Problem Number: 121 Difficulty: Easy Category: Array, Dynamic Programming, Greedy LeetCode Link: https://leetcode.com/problems/best-time-to-buy-and-sell-stock/
You are given an array prices where prices[i] is the price of a given stock on the i^th day.
You want to maximize your profit by choosing a single day to buy one stock and choosing a different day in the future to sell that stock.
Return the maximum profit you can achieve from this transaction. If you cannot achieve any profit, return 0.
Example 1:
Input: prices = [7,1,5,3,6,4]
Output: 5
Explanation: Buy on day 2 (price = 1) and sell on day 5 (price = 6), profit = 6-1 = 5.

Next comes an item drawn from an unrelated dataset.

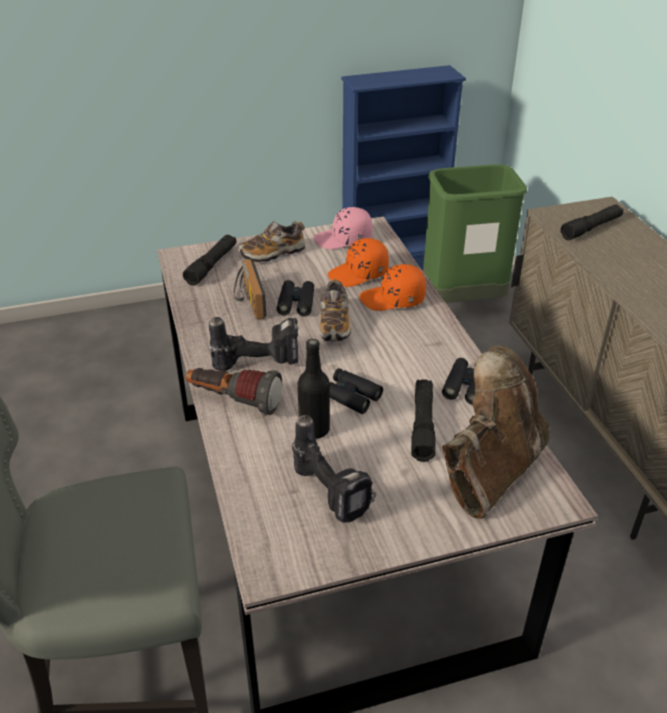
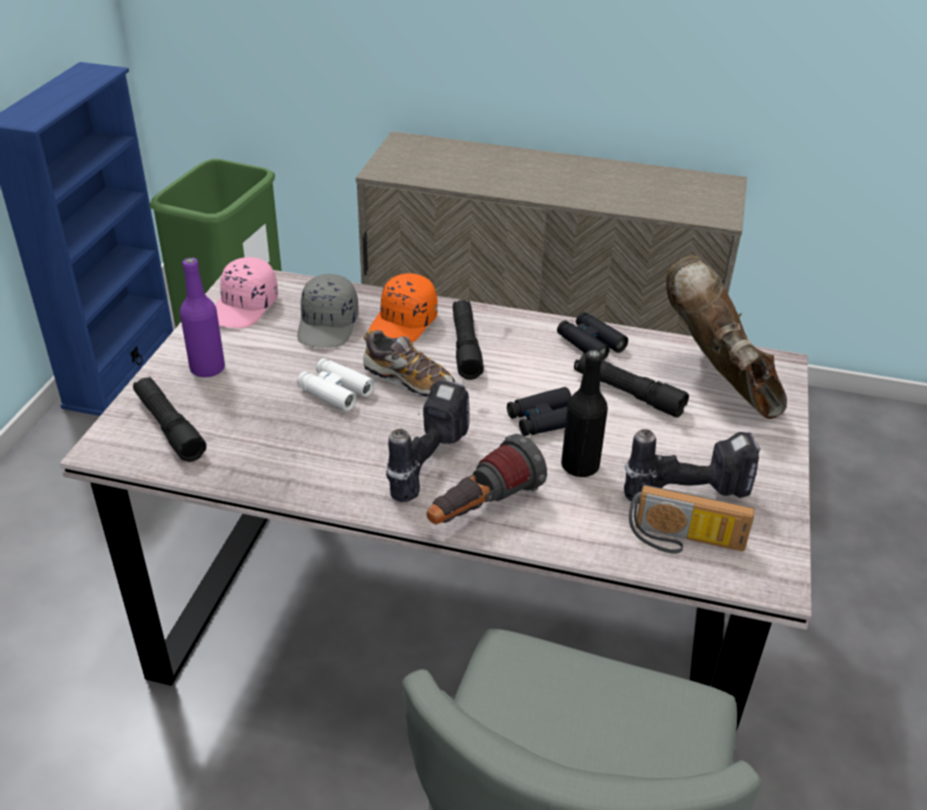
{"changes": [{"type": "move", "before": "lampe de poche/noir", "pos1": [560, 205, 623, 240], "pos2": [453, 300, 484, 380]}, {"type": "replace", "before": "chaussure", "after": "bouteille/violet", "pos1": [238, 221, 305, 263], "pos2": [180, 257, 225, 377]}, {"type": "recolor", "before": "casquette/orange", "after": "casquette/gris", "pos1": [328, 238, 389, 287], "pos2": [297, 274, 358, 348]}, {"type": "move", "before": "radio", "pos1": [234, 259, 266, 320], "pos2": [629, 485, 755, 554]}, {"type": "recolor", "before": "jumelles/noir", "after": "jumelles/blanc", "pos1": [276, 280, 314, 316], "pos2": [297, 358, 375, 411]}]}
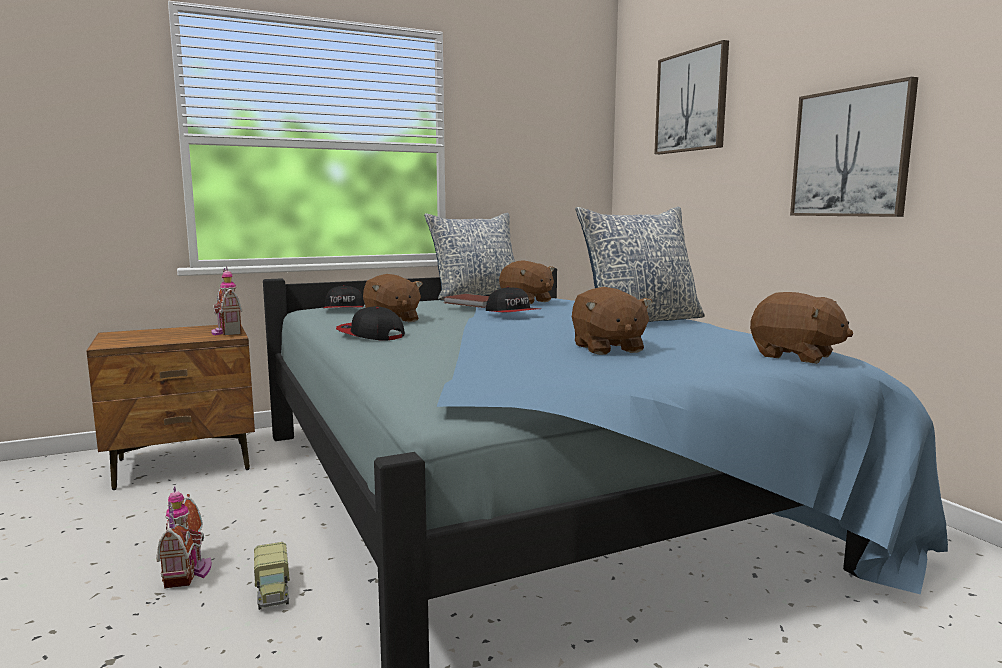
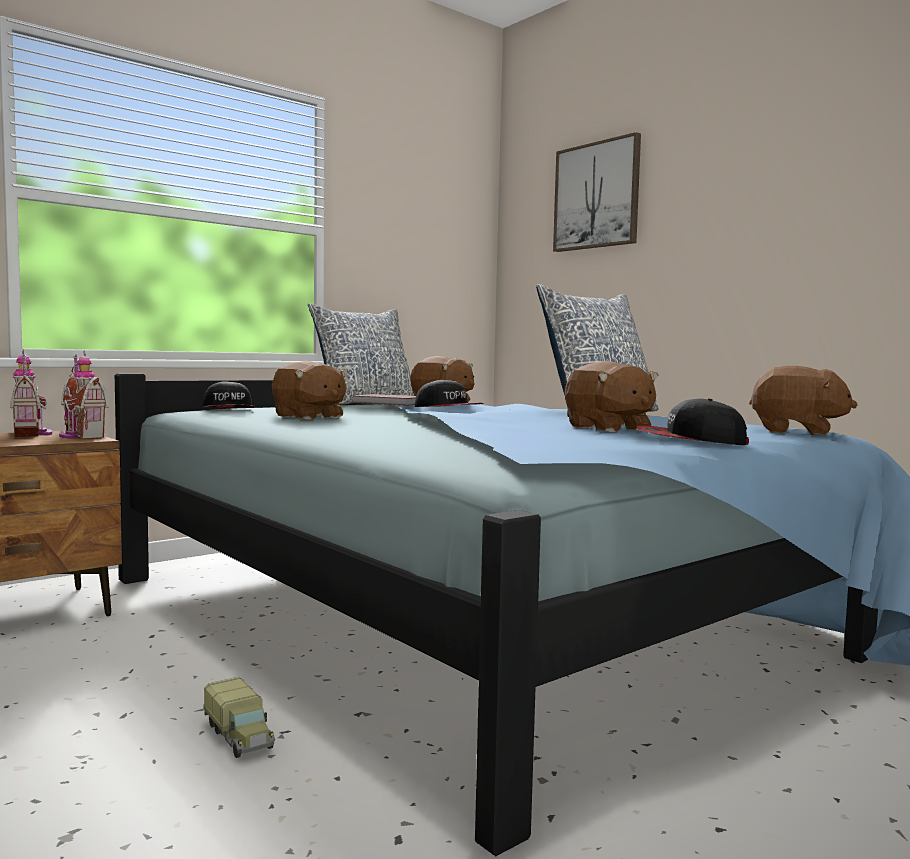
{"changes": [{"type": "delete", "before": "tableau", "pos1": [790, 77, 918, 217]}, {"type": "move", "before": "casquette", "pos1": [336, 306, 405, 341], "pos2": [637, 398, 749, 445]}, {"type": "move", "before": "maison miniature", "pos1": [156, 486, 212, 589], "pos2": [10, 350, 53, 438]}]}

Note that buying on day 2 and selling on day 1 is not allowed because you must buy before you sell.
Example 2:
Input: prices = [7,6,4,3,1]
Output: 0
Explanation: In this case, no transactions are done and the max profit = 0.
Constraints:
1 <= prices.length <= 10^50 <= prices[i] <= 10^4
I used a Greedy approach with single pass tracking. The key insight is to keep track of the minimum price seen so far and calculate the potential profit at each day.
Algorithm:
- Initialize minimum price to infinity and maximum profit to 0
- Iterate through each price in the array
- Update minimum price if current price is lower
- Calculate potential profit: current price - minimum price
- Update maximum profit if current profit is higher
- Return maximum profit found
The solution uses a greedy approach with single pass tracking. See the implementation in the solution file.
Key Points:
- Tracks minimum price seen so far
- Calculates potential profit at each day
- Updates maximum profit when better opportunity found
- Single pass through the array
- Handles case where no profit is possible
Time Complexity: O(n)
- Single pass through the array
- Each iteration performs constant time operations
- Total: O(n)
Space Complexity: O(1)
- Uses only a constant amount of extra space
- No additional data structures needed
-
Greedy Approach: We can find the maximum profit by tracking the minimum price and calculating potential profits.
-
Single Pass: We only need to traverse the array once, keeping track of the minimum price seen so far.
-
Buy Before Sell: The constraint that we must buy before selling is naturally handled by tracking minimum price.
-
No Profit Case: If prices are monotonically decreasing, the maximum profit will be 0.
-
Optimal Substructure: The solution for the entire array depends on the minimum price seen so far.
-
Efficient Tracking: We don't need to store all prices, just the minimum and maximum profit.
-
Brute Force: Initially might try all possible buy-sell pairs, leading to O(n²) complexity.
-
Wrong Order: Not understanding that we must buy before selling.
-
Complex Logic: Overcomplicating the solution with unnecessary data structures.
-
Missing Edge Cases: Not handling cases where no profit is possible.
- Best Time to Buy and Sell Stock II (Problem 122): Multiple transactions allowed
- Best Time to Buy and Sell Stock III (Problem 123): At most two transactions
- Best Time to Buy and Sell Stock IV (Problem 188): At most k transactions
- Best Time to Buy and Sell Stock with Cooldown (Problem 309): With cooldown period
- Dynamic Programming: Use DP array to track maximum profit - O(n) time, O(n) space
- Two Pointers: Use two pointers to track buy and sell days - O(n) time
- Kadane's Algorithm: Adapt Kadane's algorithm for this problem - O(n) time
- Brute Force: Checking all possible buy-sell pairs instead of using greedy approach.
- Wrong Order: Not understanding the buy-before-sell constraint.
- Complex Implementation: Using unnecessary data structures or complex logic.
- Edge Cases: Not handling cases where no profit is possible.
- Inefficient Tracking: Not using single pass approach.
Note: This is a classic greedy problem that demonstrates efficient single-pass profit maximization.